Overall, this is a fantastic, thought provoking exhibition. It’s clearly been well thought out, and leads you through the history of British iconoclasm, showing the different forms it can take. I’d only ever thought of iconoclasm as destructive, but the exhibition made me see that iconoclasm can in itself create art. There’s some really great pieces on show, and with such a variety of subjects and mediums, there’s bound to be something that everybody will enjoy. It’s only on until 5th January, so if you haven’t been yet, you haven’t got long. Go, you won’t regret it.

Sunday, 8 December 2013

Rambert Moves events – 4th and 6th December 2013


As Rambert Dance Company settles in to its new home on London’s Southbank it opened its doors to the public for a taste of what they do.

First up was a performance of The Rite of Spring by the students of the Rambert School of Ballet and Contemporary Dance. It’s incredible how some great choreography, well thought-out lighting, and talented dancers can completely entrance you. I thoroughly enjoyed his somewhat unsettling, ritualistic piece that showcased some dancers who will clearly be ones to watch in the coming years.

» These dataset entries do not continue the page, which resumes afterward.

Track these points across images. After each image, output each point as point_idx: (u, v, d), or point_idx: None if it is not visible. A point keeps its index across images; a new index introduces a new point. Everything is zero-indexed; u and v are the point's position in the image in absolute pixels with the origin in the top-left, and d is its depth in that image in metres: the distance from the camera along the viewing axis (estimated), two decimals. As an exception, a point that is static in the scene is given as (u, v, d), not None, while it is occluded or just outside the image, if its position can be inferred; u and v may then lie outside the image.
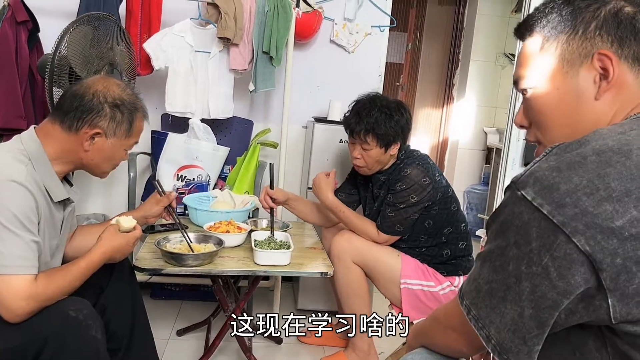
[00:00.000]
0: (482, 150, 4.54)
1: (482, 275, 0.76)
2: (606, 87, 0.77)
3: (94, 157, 1.44)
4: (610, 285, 0.64)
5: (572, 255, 0.65)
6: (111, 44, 2.11)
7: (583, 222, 0.64)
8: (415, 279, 1.98)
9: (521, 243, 0.69)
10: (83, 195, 2.62)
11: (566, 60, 0.79)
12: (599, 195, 0.64)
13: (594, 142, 0.70)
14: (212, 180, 2.51)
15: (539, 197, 0.67)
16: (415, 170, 1.94)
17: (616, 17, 0.76)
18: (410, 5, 4.84)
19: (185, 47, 2.39)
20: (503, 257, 0.72)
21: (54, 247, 1.46)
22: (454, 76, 4.69)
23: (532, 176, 0.70)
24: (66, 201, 1.47)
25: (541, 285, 0.68)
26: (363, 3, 2.79)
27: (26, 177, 1.28)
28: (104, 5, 2.24)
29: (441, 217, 2.01)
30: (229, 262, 1.78)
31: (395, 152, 2.02)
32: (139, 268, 1.68)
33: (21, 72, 2.18)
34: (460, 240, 2.04)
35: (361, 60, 2.86)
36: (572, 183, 0.66)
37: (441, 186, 1.99)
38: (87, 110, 1.39)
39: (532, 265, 0.68)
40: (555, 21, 0.81)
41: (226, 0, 2.35)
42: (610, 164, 0.66)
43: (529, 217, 0.68)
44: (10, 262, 1.22)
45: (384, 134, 1.96)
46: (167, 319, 2.47)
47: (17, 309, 1.23)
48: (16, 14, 2.15)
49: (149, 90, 2.61)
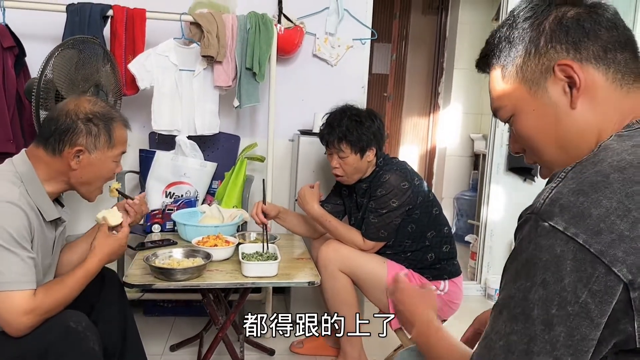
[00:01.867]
0: (470, 156, 4.60)
1: (495, 329, 0.67)
2: (577, 94, 0.75)
3: (84, 174, 1.48)
4: (639, 306, 0.61)
5: (613, 288, 0.60)
6: (96, 66, 2.16)
7: (622, 249, 0.60)
8: None
9: (551, 281, 0.62)
10: (74, 215, 2.65)
11: (530, 81, 0.78)
12: (632, 216, 0.61)
13: (609, 158, 0.67)
14: (200, 195, 2.55)
15: (571, 227, 0.62)
16: (393, 176, 1.99)
17: (561, 24, 0.76)
18: (393, 16, 4.92)
19: (169, 67, 2.43)
20: (525, 302, 0.64)
21: (47, 267, 1.50)
22: (439, 85, 4.76)
23: (556, 204, 0.64)
24: (58, 221, 1.52)
25: (580, 327, 0.61)
26: (344, 17, 2.85)
27: (19, 197, 1.33)
28: (88, 28, 2.29)
29: (423, 221, 2.05)
30: (217, 275, 1.81)
31: (372, 158, 2.07)
32: (128, 284, 1.71)
33: (9, 96, 2.22)
34: (444, 243, 2.08)
35: (344, 72, 2.91)
36: (602, 207, 0.62)
37: (421, 190, 2.04)
38: (64, 131, 1.43)
39: (567, 305, 0.61)
40: (506, 49, 0.81)
41: (208, 20, 2.40)
42: (635, 181, 0.63)
43: (562, 248, 0.62)
44: (9, 278, 1.26)
45: (357, 140, 2.02)
46: (160, 335, 2.49)
47: (19, 324, 1.28)
48: (2, 40, 2.19)
49: (135, 110, 2.65)
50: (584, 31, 0.75)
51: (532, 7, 0.79)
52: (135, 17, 2.37)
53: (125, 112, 2.52)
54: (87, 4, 2.33)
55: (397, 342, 2.19)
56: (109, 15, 2.35)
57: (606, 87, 0.75)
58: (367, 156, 2.05)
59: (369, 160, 2.07)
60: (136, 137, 2.74)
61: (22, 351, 1.30)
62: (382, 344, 2.40)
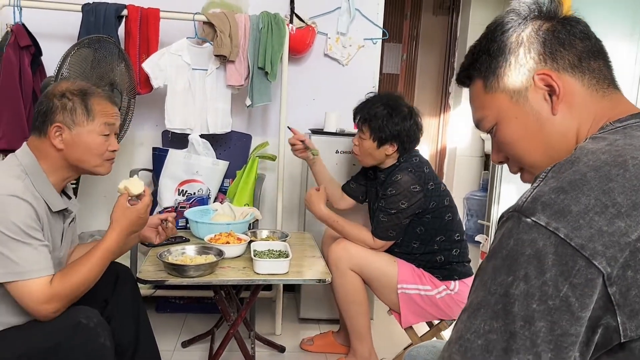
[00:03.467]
0: (480, 156, 4.59)
1: (472, 329, 0.66)
2: (558, 101, 0.80)
3: (72, 152, 1.45)
4: (619, 300, 0.62)
5: (593, 281, 0.62)
6: (111, 65, 2.19)
7: (601, 243, 0.62)
8: (412, 283, 2.03)
9: (532, 275, 0.63)
10: (89, 211, 2.68)
11: (511, 90, 0.82)
12: (609, 212, 0.63)
13: (585, 158, 0.69)
14: (212, 193, 2.57)
15: (553, 222, 0.64)
16: (406, 177, 1.98)
17: (538, 36, 0.81)
18: (404, 16, 4.92)
19: (182, 66, 2.46)
20: (506, 299, 0.64)
21: (56, 259, 1.51)
22: (450, 85, 4.75)
23: (538, 202, 0.66)
24: (65, 212, 1.52)
25: (561, 321, 0.62)
26: (355, 17, 2.87)
27: (24, 191, 1.34)
28: (104, 28, 2.32)
29: (434, 225, 2.05)
30: (229, 272, 1.83)
31: (391, 153, 2.06)
32: (142, 280, 1.74)
33: (25, 95, 2.26)
34: (454, 248, 2.07)
35: (355, 72, 2.93)
36: (581, 204, 0.64)
37: (435, 196, 2.02)
38: (43, 112, 1.44)
39: (548, 299, 0.62)
40: (486, 61, 0.85)
41: (221, 19, 2.42)
42: (611, 179, 0.65)
43: (544, 243, 0.63)
44: (24, 268, 1.29)
45: (378, 129, 2.02)
46: (172, 331, 2.52)
47: (42, 312, 1.31)
48: (19, 40, 2.23)
49: (149, 109, 2.69)
50: (560, 41, 0.80)
51: (509, 21, 0.84)
52: (149, 16, 2.40)
53: (139, 110, 2.57)
54: (102, 4, 2.36)
55: (407, 341, 2.20)
56: (123, 15, 2.38)
57: (583, 92, 0.80)
58: (385, 149, 2.05)
59: (387, 153, 2.06)
60: (149, 136, 2.77)
61: (32, 346, 1.31)
62: (392, 343, 2.42)
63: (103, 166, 1.52)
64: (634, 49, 2.89)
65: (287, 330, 2.60)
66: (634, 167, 0.66)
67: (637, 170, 0.66)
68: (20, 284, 1.29)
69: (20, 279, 1.29)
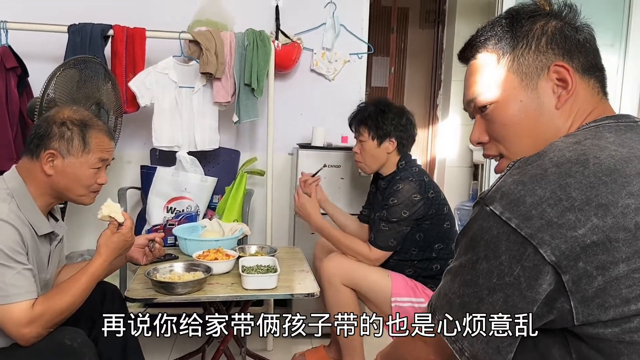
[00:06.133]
0: (469, 167, 4.62)
1: (452, 290, 0.78)
2: (566, 96, 0.82)
3: (60, 180, 1.46)
4: (572, 287, 0.67)
5: (539, 266, 0.68)
6: (97, 85, 2.20)
7: (549, 233, 0.67)
8: (405, 296, 2.03)
9: (491, 257, 0.71)
10: (77, 231, 2.68)
11: (524, 73, 0.83)
12: (562, 205, 0.68)
13: (551, 153, 0.73)
14: (201, 210, 2.57)
15: (506, 211, 0.70)
16: (407, 186, 2.00)
17: (562, 31, 0.83)
18: (391, 30, 4.98)
19: (169, 84, 2.48)
20: (474, 271, 0.74)
21: (44, 281, 1.51)
22: (438, 97, 4.80)
23: (499, 191, 0.73)
24: (51, 235, 1.52)
25: (513, 296, 0.70)
26: (340, 32, 2.90)
27: (8, 214, 1.34)
28: (90, 48, 2.34)
29: (433, 232, 2.06)
30: (217, 288, 1.83)
31: (391, 150, 2.09)
32: (130, 299, 1.73)
33: (12, 115, 2.26)
34: (451, 257, 2.08)
35: (342, 86, 2.96)
36: (536, 195, 0.69)
37: (435, 203, 2.04)
38: (40, 135, 1.45)
39: (505, 276, 0.70)
40: (507, 38, 0.85)
41: (207, 37, 2.45)
42: (570, 175, 0.69)
43: (498, 231, 0.71)
44: (6, 292, 1.28)
45: (376, 126, 2.07)
46: (162, 350, 2.50)
47: (22, 336, 1.29)
48: (5, 61, 2.24)
49: (136, 127, 2.70)
50: (578, 43, 0.83)
51: (537, 9, 0.86)
52: (135, 36, 2.42)
53: (126, 129, 2.57)
54: (88, 25, 2.38)
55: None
56: (109, 35, 2.40)
57: (584, 98, 0.83)
58: (385, 147, 2.09)
59: (388, 151, 2.10)
60: (137, 154, 2.78)
61: None
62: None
63: (88, 197, 1.53)
64: (615, 59, 2.94)
65: (279, 346, 2.59)
66: (594, 166, 0.70)
67: (597, 168, 0.70)
68: (2, 308, 1.28)
69: (2, 303, 1.28)
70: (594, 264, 0.66)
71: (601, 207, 0.67)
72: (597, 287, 0.67)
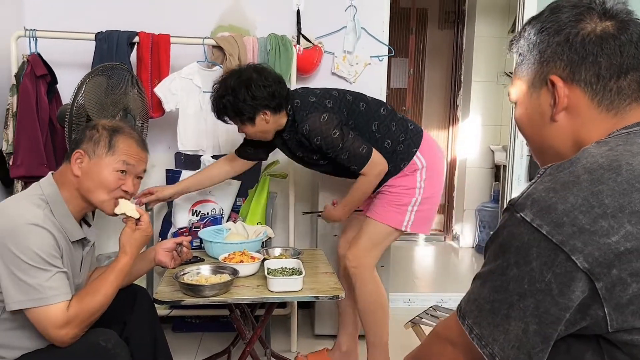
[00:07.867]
0: (491, 168, 4.60)
1: (482, 295, 0.78)
2: (557, 110, 0.82)
3: (85, 181, 1.50)
4: (605, 294, 0.67)
5: (571, 273, 0.67)
6: (124, 91, 2.25)
7: (581, 240, 0.67)
8: (399, 215, 2.13)
9: (521, 263, 0.71)
10: (103, 235, 2.73)
11: (531, 82, 0.85)
12: (594, 212, 0.67)
13: (583, 160, 0.73)
14: (225, 213, 2.61)
15: (537, 219, 0.70)
16: (310, 121, 2.00)
17: (568, 42, 0.80)
18: (410, 31, 4.98)
19: (193, 89, 2.52)
20: (504, 277, 0.73)
21: (76, 286, 1.55)
22: (458, 97, 4.79)
23: (530, 198, 0.72)
24: (84, 241, 1.57)
25: (544, 302, 0.69)
26: (361, 35, 2.91)
27: (44, 219, 1.38)
28: (116, 55, 2.39)
29: (360, 121, 2.09)
30: (243, 290, 1.86)
31: (269, 117, 2.02)
32: (158, 301, 1.77)
33: (42, 122, 2.32)
34: (392, 121, 2.15)
35: (363, 89, 2.92)
36: (568, 203, 0.68)
37: (336, 104, 2.05)
38: (75, 141, 1.54)
39: (536, 282, 0.70)
40: (526, 45, 0.86)
41: (230, 43, 2.49)
42: (602, 181, 0.69)
43: (529, 237, 0.70)
44: (44, 294, 1.32)
45: (235, 114, 2.01)
46: (189, 351, 2.54)
47: (60, 337, 1.34)
48: (35, 69, 2.30)
49: (162, 132, 2.74)
50: (585, 55, 0.79)
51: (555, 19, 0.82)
52: (160, 42, 2.46)
53: (152, 133, 2.62)
54: (115, 32, 2.43)
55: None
56: (135, 42, 2.45)
57: (592, 109, 0.80)
58: (260, 122, 2.02)
59: (267, 121, 2.02)
60: (162, 157, 2.82)
61: None
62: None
63: (109, 203, 1.54)
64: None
65: (303, 347, 2.61)
66: (627, 172, 0.70)
67: (630, 175, 0.70)
68: (39, 310, 1.32)
69: (40, 305, 1.32)
70: (627, 271, 0.66)
71: (635, 214, 0.67)
72: (631, 294, 0.67)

Next up was a panel discussion with Mark Baldwin (Rambert’s Artistic Director), Amanda Britton (Rambert School), Sara Matthews (Central School of Ballet), Mikaela Polley (Rambert), Janet Smith (Northern School of Contemporary Dance), and Jessica Ward (Elmhurst School) looking at preparing the next generation of dancers for the professional world of dance. Starting with a discussion of what companies and schools look for, and then on to the types of training the schools provide it’s clear that a lot is expected of the dancers, but that every member of the panel was genuinely passionate about helping talented dancers develop, and preparing them for careers to span beyond the short time they’ll be at their physical peak. What became apparent is that the dance world has changed, that it’s no longer a case of training, joining a company, and retraining at the end of that part of the dancer’s career for the next stage. The emphasis seems very much on exploring the dancers’ interests, developing relationships with choreographers, and understanding all the different roles that go in to producing dance shows. This enables them to create opportunities for themselves and develop their careers in a way that is right for them. There was also a discussion of what can be learned from the way sport psychology has been used to increase performance, and how dance psychology can be used to similar effect.

I was also lucky enough to sit in on a company class and rehearsal. Having only ever watched and taken part in classical ballet classes it was interesting to see something a bit different, and even in class the individual styles of the dancers were apparent. During the rehearsal it was interesting to see the dancers working together to try and get to grips with the timing of a piece. In every session I left with a real sense of how much they love what they do, and the importance of collaboration and teamwork.

The final event of the week was the highlight for me. Unpacking choreography with Mark Baldwin was a chance to see choreography in action, and what a privilege it was.  He spoke to the audience at the beginning and end about his choreographic techniques, where inspiration comes from, and the importance of collaboration. He had seven dancers with him who he got to choreograph short solos based on a snippet of music and movements that he demonstrated. The results were quite remarkable, and he showed how much difference positioning and tempo can make, as well as combining solos to make a group piece. It became clear what a delicate art choreography is, and how important it is to work with the dancers and musicians until you get something that feels right.